The three former pupils of a Verona school for the deaf asked why their alleged abusers had not been punished and demanded justice.

From left: Gianni Bisoli, 60, Dario Laiti, 59, and Alessandro Vantini, 60, are interviewed in a Roman hotel room, 26 March
The three alleged Verona victims talked to AP before going on TV

They did not go to the police because of the expiry of a 10-year statute of limitations.

They have asked the priests they accuse to waive the statute so a case can be opened but to date none have done so.

The spokesman for the Verona diocese, Fr Bruno Fasani, said he hoped Friday's confrontation had been constructive, but the three men refused to shake his hand.

Last month, the CDF ordered Verona's bishop, Monsignor Giuseppe Zenti, to interview former pupils of the school to determine if any action should be taken against priests.
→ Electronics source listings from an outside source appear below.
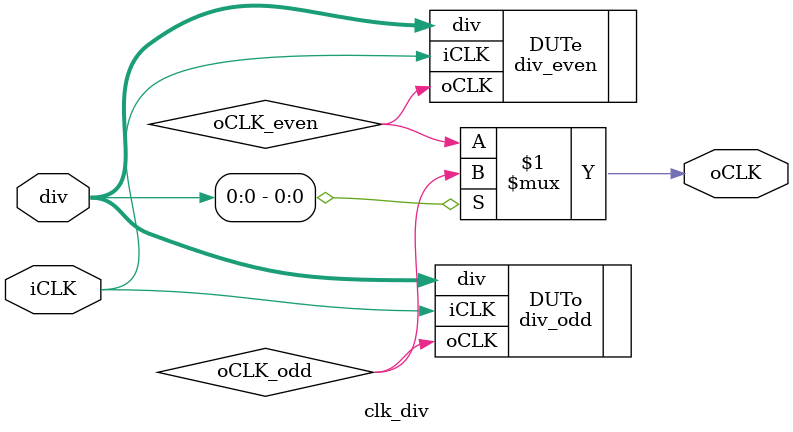
<source format=v>
`timescale 1ns / 1ps


module clk_div(iCLK,oCLK,div);
  input iCLK;
  output oCLK;
  parameter WIDE = 32;

input [WIDE-1:0] div ;

wire oCLK_odd,oCLK_even;

assign oCLK = div[0] ? oCLK_odd :oCLK_even ;

div_odd DUTo  (.iCLK(iCLK),.oCLK(oCLK_odd),	.div(div));
		
div_even DUTe (.iCLK(iCLK),.oCLK(oCLK_even),.div(div));
		
		
endmodule
</source>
The Verona case has echoes of one in the US state of Wisconsin where the CDF, which was then under Cardinal Ratzinger, told bishops in 1998 to shut down the Church trial of an elderly priest who allegedly molested 200 deaf boys at a school.

Speaking to the BBC this week, one of the alleged Wisconsin victims asked why the man who is now Pope Benedict had not acted against their alleged abuser.

The Vatican newspaper L'Osservatore Romano has denied there was a cover-up and denounced what it described as "an ignoble attempt to strike at Pope Benedict and his closest aides at any cost".